¿Culpables?
A menudo se habla (clínicamente) de los desempleados. De los que son expulsados del mercado de trabajo como los vómitos más agrios de la crisis. Pero junto a ellos están además los que no tuvieron empleo nunca. Esa legión de miles, uno a uno, que se acercan a las murallas y no entran.El ocio moderno ¿Qué cosa es eso para el que nunca conoció el trabajo?
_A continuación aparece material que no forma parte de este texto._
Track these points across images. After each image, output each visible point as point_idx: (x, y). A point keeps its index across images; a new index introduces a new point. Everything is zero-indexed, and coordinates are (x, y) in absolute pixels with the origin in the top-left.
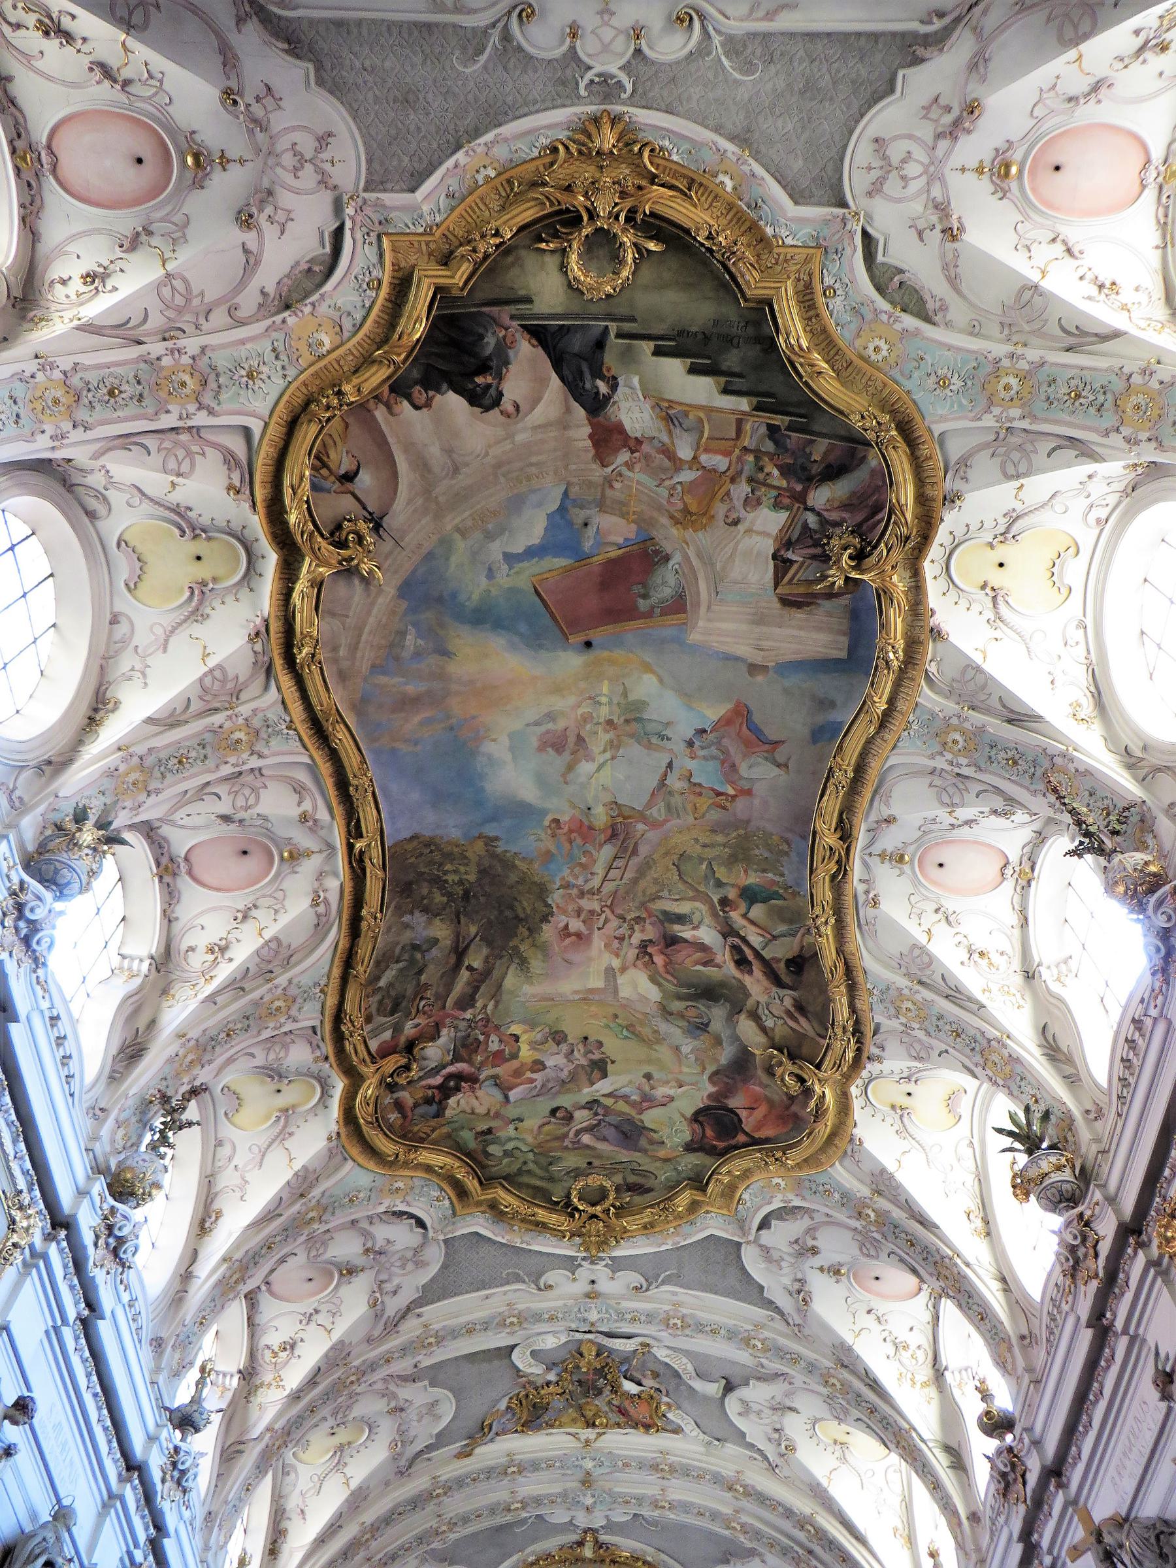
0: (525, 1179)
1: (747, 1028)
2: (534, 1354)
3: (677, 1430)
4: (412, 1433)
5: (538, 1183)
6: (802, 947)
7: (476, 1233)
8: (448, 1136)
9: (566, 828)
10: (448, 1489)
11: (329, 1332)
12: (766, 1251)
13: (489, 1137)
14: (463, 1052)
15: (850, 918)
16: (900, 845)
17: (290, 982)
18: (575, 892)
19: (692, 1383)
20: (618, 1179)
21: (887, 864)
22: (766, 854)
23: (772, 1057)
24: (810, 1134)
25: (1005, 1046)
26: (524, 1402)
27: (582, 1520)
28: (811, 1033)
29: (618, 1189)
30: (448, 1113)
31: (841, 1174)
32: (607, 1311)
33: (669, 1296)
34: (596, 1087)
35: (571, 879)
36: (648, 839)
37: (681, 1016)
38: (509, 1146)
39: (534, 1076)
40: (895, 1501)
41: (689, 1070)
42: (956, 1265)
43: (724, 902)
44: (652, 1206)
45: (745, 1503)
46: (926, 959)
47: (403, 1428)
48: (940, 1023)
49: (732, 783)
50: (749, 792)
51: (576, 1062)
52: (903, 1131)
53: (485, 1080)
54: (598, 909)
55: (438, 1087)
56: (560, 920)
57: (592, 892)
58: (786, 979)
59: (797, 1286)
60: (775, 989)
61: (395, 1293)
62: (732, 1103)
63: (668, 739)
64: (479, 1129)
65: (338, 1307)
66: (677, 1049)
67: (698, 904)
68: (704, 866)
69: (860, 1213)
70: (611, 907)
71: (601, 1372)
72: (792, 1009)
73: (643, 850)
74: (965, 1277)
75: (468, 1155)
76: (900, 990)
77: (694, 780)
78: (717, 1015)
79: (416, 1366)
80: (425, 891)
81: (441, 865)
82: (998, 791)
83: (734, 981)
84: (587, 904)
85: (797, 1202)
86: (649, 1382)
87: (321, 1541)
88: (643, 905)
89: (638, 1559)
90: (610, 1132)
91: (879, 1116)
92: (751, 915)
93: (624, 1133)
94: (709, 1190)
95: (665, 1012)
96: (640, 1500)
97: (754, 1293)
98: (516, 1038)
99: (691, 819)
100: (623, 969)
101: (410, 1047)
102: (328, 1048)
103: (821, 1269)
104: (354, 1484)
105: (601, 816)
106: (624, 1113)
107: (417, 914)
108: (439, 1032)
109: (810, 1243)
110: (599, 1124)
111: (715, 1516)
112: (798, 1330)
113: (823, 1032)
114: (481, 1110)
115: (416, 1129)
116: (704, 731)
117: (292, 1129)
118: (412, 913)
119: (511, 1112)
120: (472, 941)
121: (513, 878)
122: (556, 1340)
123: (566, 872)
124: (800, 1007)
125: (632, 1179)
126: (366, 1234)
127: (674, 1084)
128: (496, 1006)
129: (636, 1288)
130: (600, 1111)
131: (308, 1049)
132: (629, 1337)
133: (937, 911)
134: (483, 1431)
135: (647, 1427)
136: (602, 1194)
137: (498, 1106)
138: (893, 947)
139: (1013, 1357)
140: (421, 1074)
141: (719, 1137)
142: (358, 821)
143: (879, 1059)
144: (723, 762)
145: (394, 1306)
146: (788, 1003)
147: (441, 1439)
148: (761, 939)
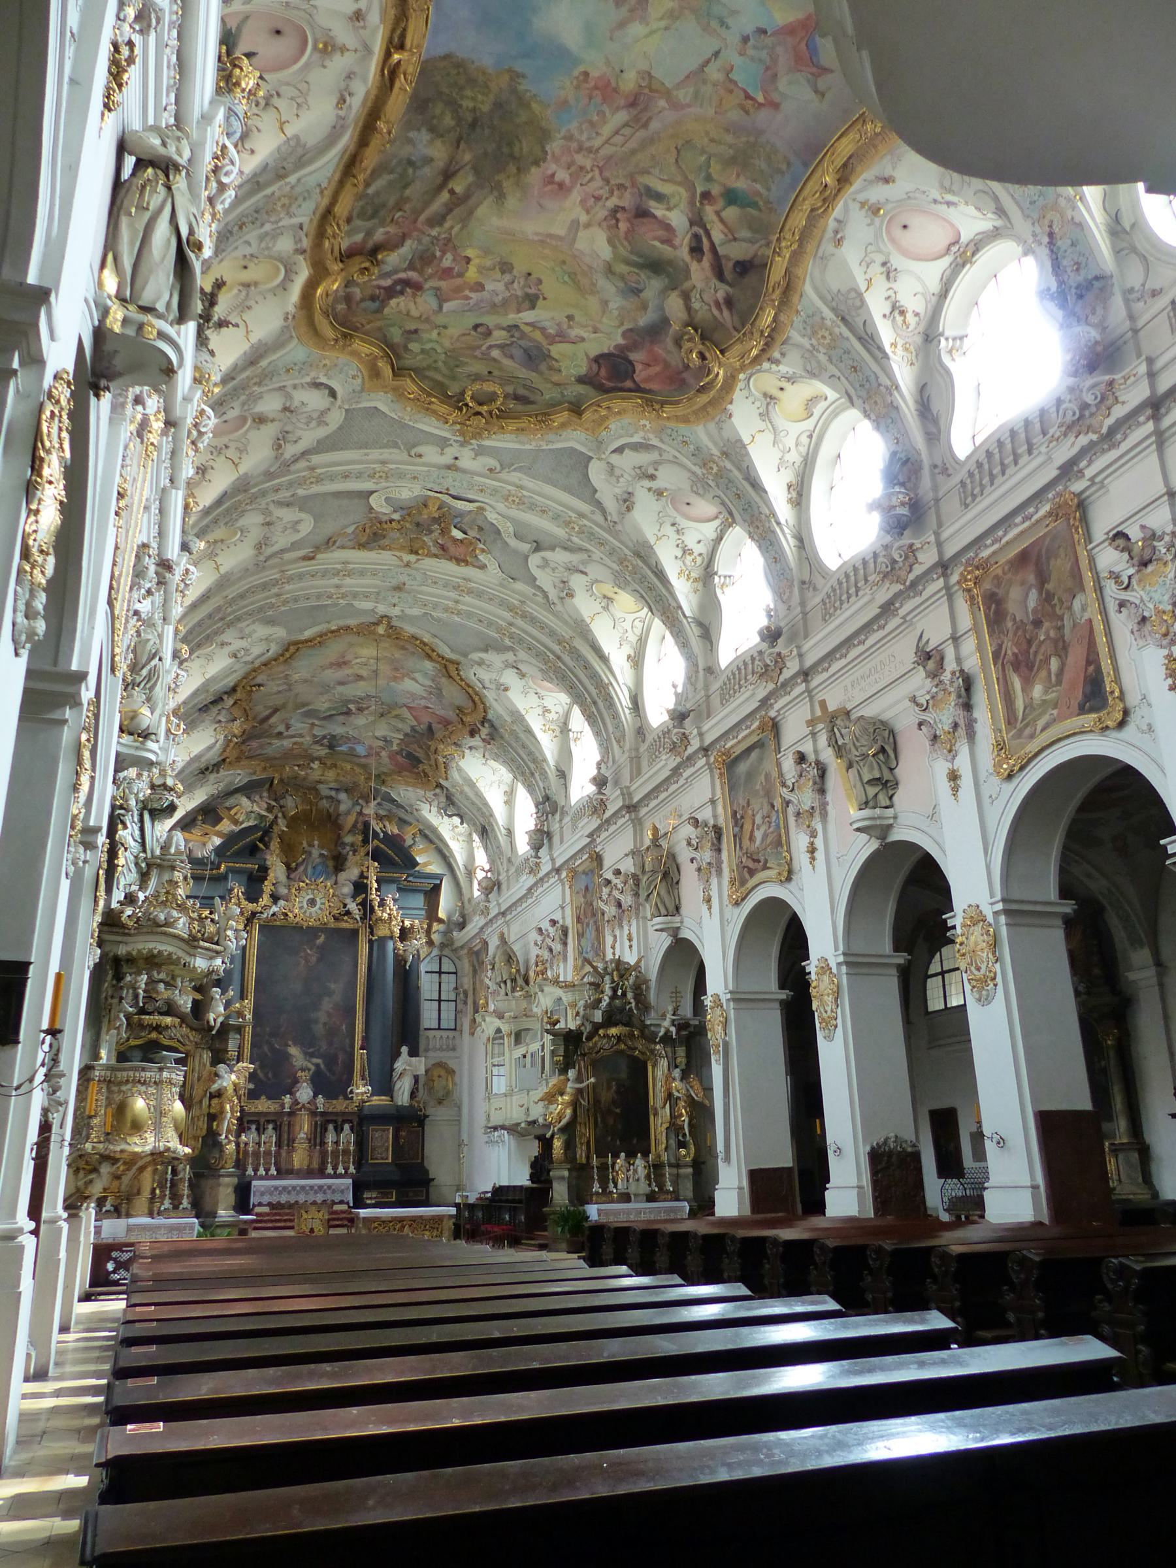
0: (431, 374)
1: (674, 306)
2: (387, 500)
3: (483, 567)
4: (274, 539)
5: (439, 378)
6: (755, 255)
8: (380, 329)
9: (592, 84)
10: (290, 580)
11: (236, 465)
12: (611, 468)
14: (418, 264)
15: (810, 247)
16: (882, 200)
17: (299, 180)
18: (574, 145)
19: (508, 540)
20: (510, 389)
21: (863, 212)
22: (763, 165)
23: (688, 333)
24: (689, 399)
25: (891, 395)
26: (368, 531)
27: (382, 609)
28: (730, 326)
29: (506, 396)
30: (386, 311)
31: (702, 434)
33: (517, 481)
35: (576, 133)
36: (663, 117)
37: (622, 277)
38: (428, 346)
39: (472, 295)
40: (633, 639)
41: (608, 322)
42: (769, 522)
43: (706, 195)
44: (530, 416)
45: (519, 622)
46: (858, 303)
48: (845, 357)
49: (765, 92)
50: (776, 106)
52: (765, 415)
54: (589, 168)
55: (385, 288)
56: (551, 168)
57: (590, 150)
58: (728, 274)
59: (626, 496)
60: (714, 281)
61: (296, 442)
62: (633, 356)
63: (728, 28)
64: (408, 328)
65: (245, 446)
66: (605, 303)
67: (682, 190)
68: (703, 158)
69: (705, 464)
70: (601, 170)
71: (436, 520)
72: (721, 301)
73: (654, 125)
74: (774, 532)
76: (823, 319)
77: (733, 76)
78: (653, 286)
80: (438, 111)
81: (462, 88)
82: (996, 199)
83: (681, 263)
84: (581, 160)
85: (655, 441)
86: (473, 533)
87: (194, 606)
88: (631, 176)
89: (417, 639)
90: (518, 353)
91: (751, 399)
92: (723, 214)
93: (530, 357)
94: (587, 415)
95: (609, 270)
96: (435, 606)
97: (589, 492)
98: (468, 260)
99: (711, 112)
100: (588, 225)
101: (374, 251)
102: (306, 243)
103: (650, 489)
104: (223, 570)
105: (629, 83)
106: (536, 341)
107: (424, 131)
109: (651, 471)
111: (490, 624)
112: (612, 528)
113: (738, 326)
116: (765, 32)
117: (251, 303)
118: (419, 130)
119: (440, 320)
120: (461, 168)
121: (523, 117)
123: (573, 126)
124: (729, 302)
125: (521, 391)
126: (289, 397)
127: (590, 329)
128: (462, 229)
129: (491, 470)
130: (517, 334)
132: (470, 501)
133: (884, 264)
134: (329, 543)
135: (459, 561)
136: (491, 398)
138: (835, 283)
139: (791, 592)
141: (608, 379)
142: (405, 30)
143: (777, 362)
144: (768, 69)
145: (290, 451)
146: (720, 295)
147: (294, 546)
148: (722, 236)
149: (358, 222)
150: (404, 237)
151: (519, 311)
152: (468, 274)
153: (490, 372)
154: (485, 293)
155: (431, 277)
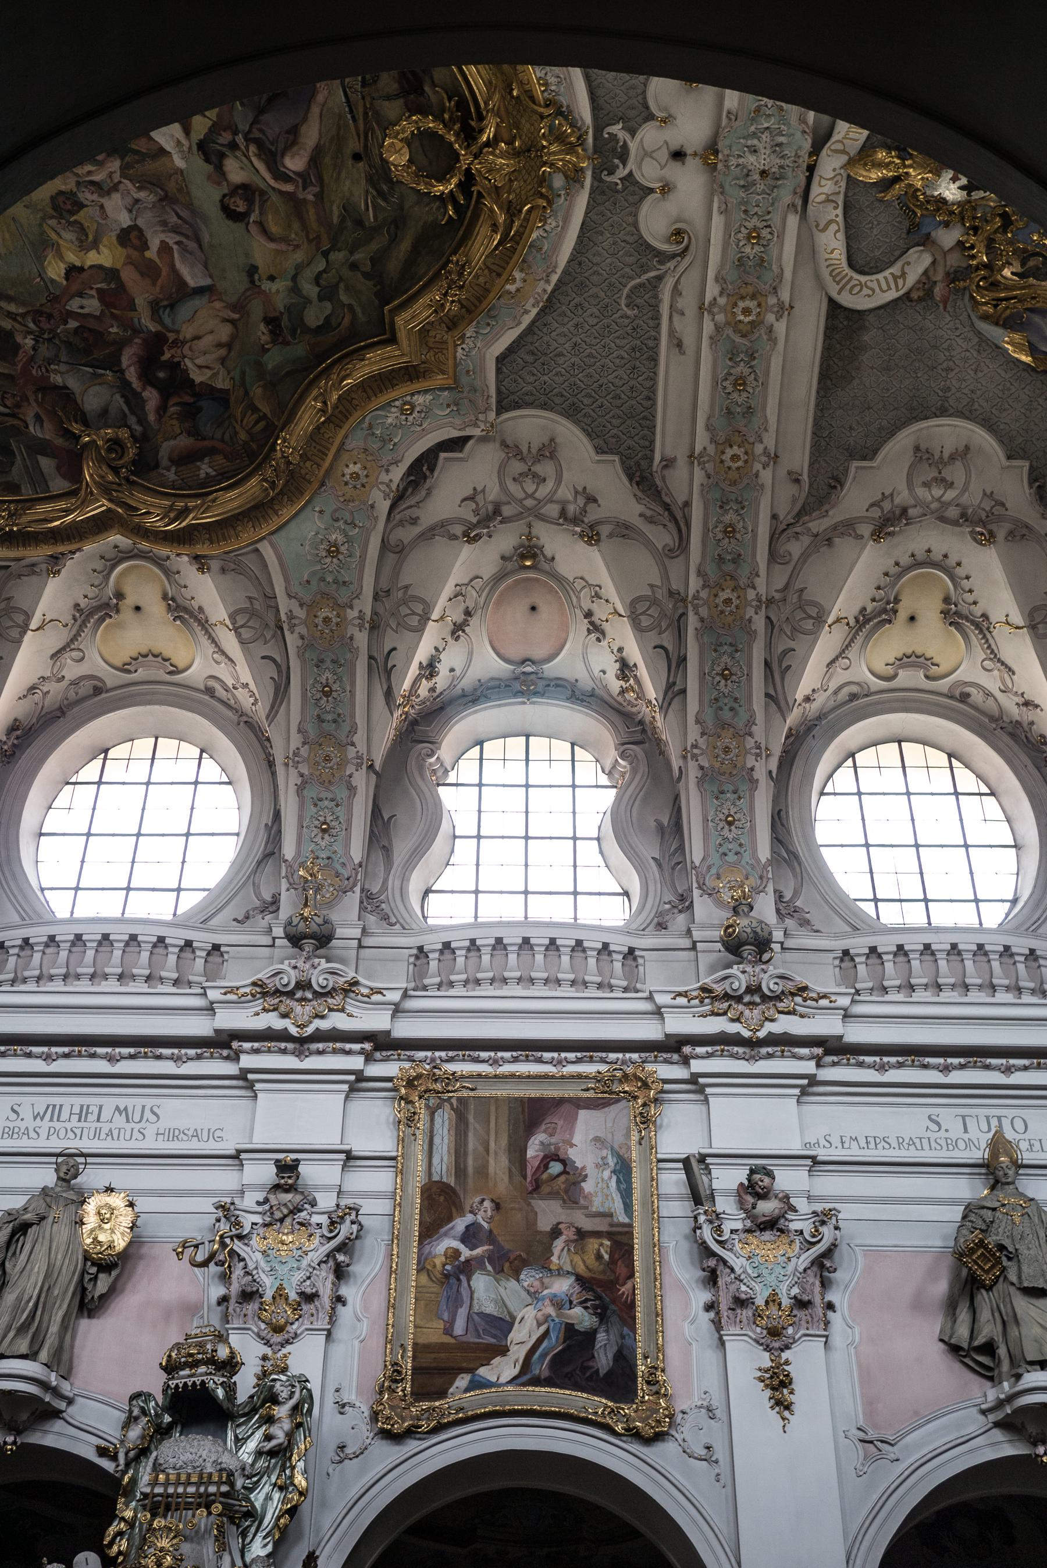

Los despedidos viven como seres condenados, y aquéllos que nunca accedieron al empleo, como presuntos culpables cuyo juicio ha sido trasladado a un día sin fecha. Todos son reos. Pero los jóvenes que ambulan mes tras mes en la periferia del sistema no tienen siquiera la condición de "procesados". Su masa carece de valor y su energía cotizable es igual a cero. Dan su ficha en las oficinas de colocación y sienten que su nombre, repetido una y otra vez, no se convierte en algo más nítido y real sino, por el contrario, en un enunciado borroso que tiende, progresivamente, hacia un testimonio de la nada. No tienen valor, no tienen precio. Pero nadie puede vivir y acarrear su nombre como una cáscara bajo la cual todo es vacío.
La pertinencia de vivir incluye, en un punto al menos, la necesidad de ser alguna vez solicitado. Y así, todo el itinerario del parado consiste en esa persecución: recorrer los espacios y promover incansablemente, promover mil veces, la oportunidad de ser llamado. Entregar su nombre, repartirlo por doquier, para que acaso en una ocasión y desde un punto feliz su nombre sea pronunciado.
Pero el mercado no emite esa palabra. Toda la nómina se encuentra al colmo y el mercado tiene la boca atorada de su mismo vómito. No llama, no nomina, y su extrema clausura persuade gradualmente al parado de la desmesura de su demanda. Más aún: en un paso posterior, lo convence de su culpa. El parado es, además de engreído, injusto: no sólo ignora que no vale nada; insiste además sobre su soñado valor.
Día a día, los que fueron lanzados a las afueras y todos aquellos que jamás consiguieron entrar, se hacen consistentes con su lacra. Y así, un odio creciente, cargado de fiebre y de tragedia, tan incurable como el tamaño de su enfermedad, llena el mundo de engorrosos desdichados sin marca.